BEGIN Input

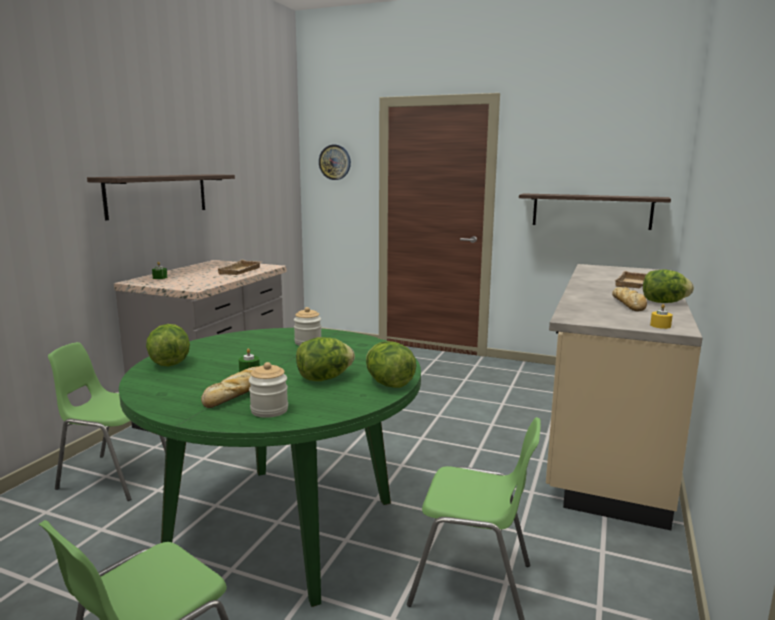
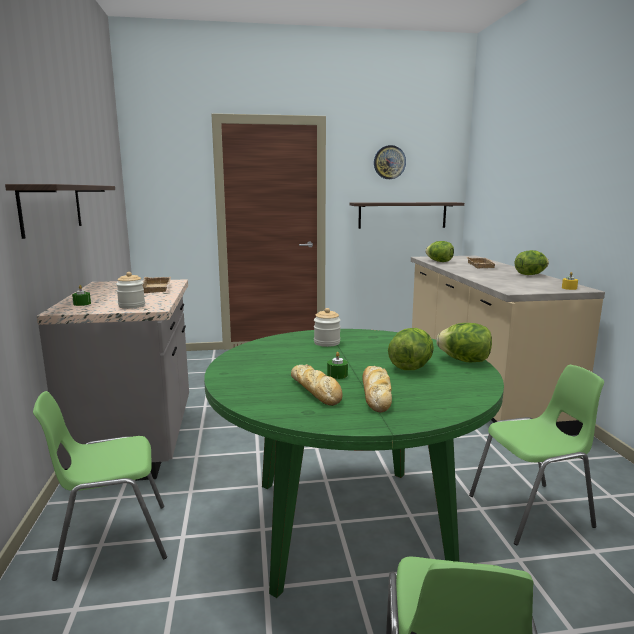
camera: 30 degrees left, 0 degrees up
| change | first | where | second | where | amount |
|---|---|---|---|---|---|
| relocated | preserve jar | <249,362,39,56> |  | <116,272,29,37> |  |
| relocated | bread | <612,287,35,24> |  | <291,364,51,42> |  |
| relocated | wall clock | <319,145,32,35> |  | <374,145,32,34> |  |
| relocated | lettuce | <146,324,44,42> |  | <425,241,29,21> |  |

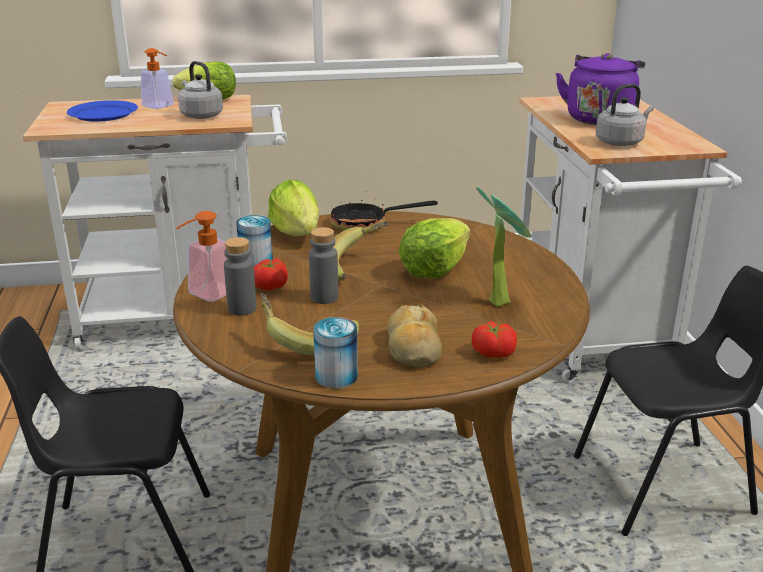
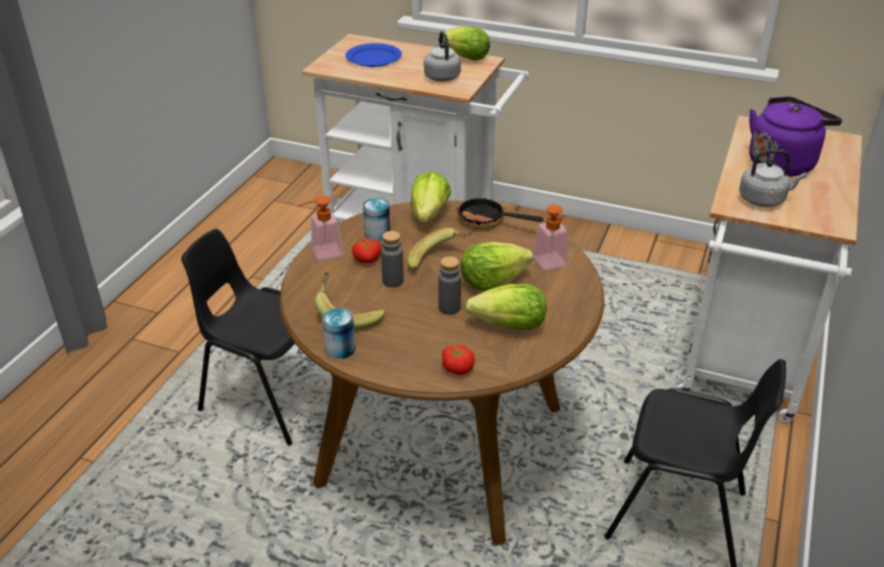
camera: 30 degrees right, 10 degrees up
| change | first | where | second | where | amount |
|---|---|---|---|---|---|
| relocated | drink bottle (greyish) | <224,237,33,79> |  | <438,256,23,59> |  |
| exchanged | potted plant | <476,187,55,120> | lettuce | <466,284,81,46> |  |
| relocated | liquid soap bottle | <141,48,33,61> |  | <533,205,35,65> |  |
| missing | bread | <387,304,55,64> |  |  |  |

END Input

What you have to do:
With the pictures left aside, write out all of the records above exactly.

Output below:
camera: 30 degrees left, 0 degrees up
| change | first | where | second | where | amount |
|---|---|---|---|---|---|
| relocated | preserve jar | <249,362,39,56> |  | <116,272,29,37> |  |
| relocated | bread | <612,287,35,24> |  | <291,364,51,42> |  |
| relocated | wall clock | <319,145,32,35> |  | <374,145,32,34> |  |
| relocated | lettuce | <146,324,44,42> |  | <425,241,29,21> |  |

camera: 30 degrees right, 10 degrees up
| change | first | where | second | where | amount |
|---|---|---|---|---|---|
| relocated | drink bottle (greyish) | <224,237,33,79> |  | <438,256,23,59> |  |
| exchanged | potted plant | <476,187,55,120> | lettuce | <466,284,81,46> |  |
| relocated | liquid soap bottle | <141,48,33,61> |  | <533,205,35,65> |  |
| missing | bread | <387,304,55,64> |  |  |  |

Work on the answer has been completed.